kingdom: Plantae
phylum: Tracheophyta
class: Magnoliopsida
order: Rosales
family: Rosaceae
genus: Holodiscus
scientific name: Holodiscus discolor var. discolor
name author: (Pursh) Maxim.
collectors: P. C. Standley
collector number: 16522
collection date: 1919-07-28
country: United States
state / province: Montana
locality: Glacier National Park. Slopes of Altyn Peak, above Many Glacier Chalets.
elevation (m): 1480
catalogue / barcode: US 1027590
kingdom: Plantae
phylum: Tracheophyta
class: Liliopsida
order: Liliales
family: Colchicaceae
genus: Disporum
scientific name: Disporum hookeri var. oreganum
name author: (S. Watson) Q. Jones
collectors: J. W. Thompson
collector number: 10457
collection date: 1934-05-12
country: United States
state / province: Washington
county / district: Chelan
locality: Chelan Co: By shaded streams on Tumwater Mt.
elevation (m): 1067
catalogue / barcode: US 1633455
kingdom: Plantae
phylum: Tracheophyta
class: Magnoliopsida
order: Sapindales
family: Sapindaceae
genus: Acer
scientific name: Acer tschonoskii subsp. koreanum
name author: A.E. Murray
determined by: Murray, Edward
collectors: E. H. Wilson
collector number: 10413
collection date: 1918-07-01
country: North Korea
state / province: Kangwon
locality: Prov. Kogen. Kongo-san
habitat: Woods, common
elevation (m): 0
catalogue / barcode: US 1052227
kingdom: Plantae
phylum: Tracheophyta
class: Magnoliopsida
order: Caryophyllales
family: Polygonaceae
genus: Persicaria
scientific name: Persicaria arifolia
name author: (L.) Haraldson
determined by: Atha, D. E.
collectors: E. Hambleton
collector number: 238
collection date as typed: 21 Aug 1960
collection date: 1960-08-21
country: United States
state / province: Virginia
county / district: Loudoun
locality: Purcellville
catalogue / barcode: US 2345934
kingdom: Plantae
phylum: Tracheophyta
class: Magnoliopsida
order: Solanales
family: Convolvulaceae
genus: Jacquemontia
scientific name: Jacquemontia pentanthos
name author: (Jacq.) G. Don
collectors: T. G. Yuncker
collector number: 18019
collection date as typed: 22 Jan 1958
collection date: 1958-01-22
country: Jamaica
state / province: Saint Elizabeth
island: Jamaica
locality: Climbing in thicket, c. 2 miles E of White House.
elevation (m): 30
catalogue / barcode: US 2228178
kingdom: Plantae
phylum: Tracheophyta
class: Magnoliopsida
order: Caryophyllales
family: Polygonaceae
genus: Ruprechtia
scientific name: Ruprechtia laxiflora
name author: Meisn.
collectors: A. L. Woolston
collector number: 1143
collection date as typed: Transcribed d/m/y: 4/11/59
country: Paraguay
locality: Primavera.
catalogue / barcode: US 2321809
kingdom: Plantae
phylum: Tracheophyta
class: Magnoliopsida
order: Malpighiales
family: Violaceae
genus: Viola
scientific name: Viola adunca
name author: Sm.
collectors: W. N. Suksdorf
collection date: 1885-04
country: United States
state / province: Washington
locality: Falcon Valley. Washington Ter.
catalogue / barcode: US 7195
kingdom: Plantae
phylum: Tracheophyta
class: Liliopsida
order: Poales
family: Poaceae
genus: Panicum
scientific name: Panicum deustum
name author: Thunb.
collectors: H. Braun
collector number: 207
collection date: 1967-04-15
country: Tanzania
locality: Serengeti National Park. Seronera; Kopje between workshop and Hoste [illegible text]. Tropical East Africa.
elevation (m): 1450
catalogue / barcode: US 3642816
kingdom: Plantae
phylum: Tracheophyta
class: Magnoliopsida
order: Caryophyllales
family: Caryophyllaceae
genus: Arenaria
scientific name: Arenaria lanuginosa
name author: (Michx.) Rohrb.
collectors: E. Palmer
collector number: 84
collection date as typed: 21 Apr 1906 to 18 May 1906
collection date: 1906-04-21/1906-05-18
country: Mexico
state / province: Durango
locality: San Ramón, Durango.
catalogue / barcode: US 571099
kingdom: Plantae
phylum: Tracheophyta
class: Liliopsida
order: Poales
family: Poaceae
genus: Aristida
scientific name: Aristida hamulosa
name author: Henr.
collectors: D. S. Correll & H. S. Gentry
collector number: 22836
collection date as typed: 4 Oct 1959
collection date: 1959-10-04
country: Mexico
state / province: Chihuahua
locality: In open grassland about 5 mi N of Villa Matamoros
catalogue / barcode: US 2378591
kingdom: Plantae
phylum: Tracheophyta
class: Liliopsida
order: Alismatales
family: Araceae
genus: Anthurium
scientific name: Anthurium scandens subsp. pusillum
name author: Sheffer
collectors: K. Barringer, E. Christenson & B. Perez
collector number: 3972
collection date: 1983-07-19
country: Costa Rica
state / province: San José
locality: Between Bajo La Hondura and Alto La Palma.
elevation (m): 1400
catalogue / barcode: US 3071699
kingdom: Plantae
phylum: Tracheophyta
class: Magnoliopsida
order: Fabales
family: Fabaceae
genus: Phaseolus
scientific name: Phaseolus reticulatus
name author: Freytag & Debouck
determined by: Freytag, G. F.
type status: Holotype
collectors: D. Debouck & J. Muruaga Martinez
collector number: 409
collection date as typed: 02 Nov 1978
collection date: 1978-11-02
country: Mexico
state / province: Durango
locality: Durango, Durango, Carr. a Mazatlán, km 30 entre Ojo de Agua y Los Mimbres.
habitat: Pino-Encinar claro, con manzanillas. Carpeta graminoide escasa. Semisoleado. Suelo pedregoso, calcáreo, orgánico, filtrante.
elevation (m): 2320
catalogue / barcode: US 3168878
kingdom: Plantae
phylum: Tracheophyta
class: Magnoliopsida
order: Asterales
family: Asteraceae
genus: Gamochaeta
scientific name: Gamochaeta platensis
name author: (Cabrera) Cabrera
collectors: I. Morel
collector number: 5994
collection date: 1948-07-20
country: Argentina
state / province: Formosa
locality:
--
• **EXERCISE**: Reproduce every line of the records above, from the first field to the last, without altering a single character.

• **TASK RESPONSE**:
kingdom: Plantae
phylum: Tracheophyta
class: Magnoliopsida
order: Rosales
family: Rosaceae
genus: Holodiscus
scientific name: Holodiscus discolor var. discolor
name author: (Pursh) Maxim.
collectors: P. C. Standley
collector number: 16522
collection date: 1919-07-28
country: United States
state / province: Montana
locality: Glacier National Park. Slopes of Altyn Peak, above Many Glacier Chalets.
elevation (m): 1480
catalogue / barcode: US 1027590
kingdom: Plantae
phylum: Tracheophyta
class: Liliopsida
order: Liliales
family: Colchicaceae
genus: Disporum
scientific name: Disporum hookeri var. oreganum
name author: (S. Watson) Q. Jones
collectors: J. W. Thompson
collector number: 10457
collection date: 1934-05-12
country: United States
state / province: Washington
county / district: Chelan
locality: Chelan Co: By shaded streams on Tumwater Mt.
elevation (m): 1067
catalogue / barcode: US 1633455
kingdom: Plantae
phylum: Tracheophyta
class: Magnoliopsida
order: Sapindales
family: Sapindaceae
genus: Acer
scientific name: Acer tschonoskii subsp. koreanum
name author: A.E. Murray
determined by: Murray, Edward
collectors: E. H. Wilson
collector number: 10413
collection date: 1918-07-01
country: North Korea
state / province: Kangwon
locality: Prov. Kogen. Kongo-san
habitat: Woods, common
elevation (m): 0
catalogue / barcode: US 1052227
kingdom: Plantae
phylum: Tracheophyta
class: Magnoliopsida
order: Caryophyllales
family: Polygonaceae
genus: Persicaria
scientific name: Persicaria arifolia
name author: (L.) Haraldson
determined by: Atha, D. E.
collectors: E. Hambleton
collector number: 238
collection date as typed: 21 Aug 1960
collection date: 1960-08-21
country: United States
state / province: Virginia
county / district: Loudoun
locality: Purcellville
catalogue / barcode: US 2345934
kingdom: Plantae
phylum: Tracheophyta
class: Magnoliopsida
order: Solanales
family: Convolvulaceae
genus: Jacquemontia
scientific name: Jacquemontia pentanthos
name author: (Jacq.) G. Don
collectors: T. G. Yuncker
collector number: 18019
collection date as typed: 22 Jan 1958
collection date: 1958-01-22
country: Jamaica
state / province: Saint Elizabeth
island: Jamaica
locality: Climbing in thicket, c. 2 miles E of White House.
elevation (m): 30
catalogue / barcode: US 2228178
kingdom: Plantae
phylum: Tracheophyta
class: Magnoliopsida
order: Caryophyllales
family: Polygonaceae
genus: Ruprechtia
scientific name: Ruprechtia laxiflora
name author: Meisn.
collectors: A. L. Woolston
collector number: 1143
collection date as typed: Transcribed d/m/y: 4/11/59
country: Paraguay
locality: Primavera.
catalogue / barcode: US 2321809
kingdom: Plantae
phylum: Tracheophyta
class: Magnoliopsida
order: Malpighiales
family: Violaceae
genus: Viola
scientific name: Viola adunca
name author: Sm.
collectors: W. N. Suksdorf
collection date: 1885-04
country: United States
state / province: Washington
locality: Falcon Valley. Washington Ter.
catalogue / barcode: US 7195
kingdom: Plantae
phylum: Tracheophyta
class: Liliopsida
order: Poales
family: Poaceae
genus: Panicum
scientific name: Panicum deustum
name author: Thunb.
collectors: H. Braun
collector number: 207
collection date: 1967-04-15
country: Tanzania
locality: Serengeti National Park. Seronera; Kopje between workshop and Hoste [illegible text]. Tropical East Africa.
elevation (m): 1450
catalogue / barcode: US 3642816
kingdom: Plantae
phylum: Tracheophyta
class: Magnoliopsida
order: Caryophyllales
family: Caryophyllaceae
genus: Arenaria
scientific name: Arenaria lanuginosa
name author: (Michx.) Rohrb.
collectors: E. Palmer
collector number: 84
collection date as typed: 21 Apr 1906 to 18 May 1906
collection date: 1906-04-21/1906-05-18
country: Mexico
state / province: Durango
locality: San Ramón, Durango.
catalogue / barcode: US 571099
kingdom: Plantae
phylum: Tracheophyta
class: Liliopsida
order: Poales
family: Poaceae
genus: Aristida
scientific name: Aristida hamulosa
name author: Henr.
collectors: D. S. Correll & H. S. Gentry
collector number: 22836
collection date as typed: 4 Oct 1959
collection date: 1959-10-04
country: Mexico
state / province: Chihuahua
locality: In open grassland about 5 mi N of Villa Matamoros
catalogue / barcode: US 2378591
kingdom: Plantae
phylum: Tracheophyta
class: Liliopsida
order: Alismatales
family: Araceae
genus: Anthurium
scientific name: Anthurium scandens subsp. pusillum
name author: Sheffer
collectors: K. Barringer, E. Christenson & B. Perez
collector number: 3972
collection date: 1983-07-19
country: Costa Rica
state / province: San José
locality: Between Bajo La Hondura and Alto La Palma.
elevation (m): 1400
catalogue / barcode: US 3071699
kingdom: Plantae
phylum: Tracheophyta
class: Magnoliopsida
order: Fabales
family: Fabaceae
genus: Phaseolus
scientific name: Phaseolus reticulatus
name author: Freytag & Debouck
determined by: Freytag, G. F.
type status: Holotype
collectors: D. Debouck & J. Muruaga Martinez
collector number: 409
collection date as typed: 02 Nov 1978
collection date: 1978-11-02
country: Mexico
state / province: Durango
locality: Durango, Durango, Carr. a Mazatlán, km 30 entre Ojo de Agua y Los Mimbres.
habitat: Pino-Encinar claro, con manzanillas. Carpeta graminoide escasa. Semisoleado. Suelo pedregoso, calcáreo, orgánico, filtrante.
elevation (m): 2320
catalogue / barcode: US 3168878
kingdom: Plantae
phylum: Tracheophyta
class: Magnoliopsida
order: Asterales
family: Asteraceae
genus: Gamochaeta
scientific name: Gamochaeta platensis
name author: (Cabrera) Cabrera
collectors: I. Morel
collector number: 5994
collection date: 1948-07-20
country: Argentina
state / province: Formosa
locality:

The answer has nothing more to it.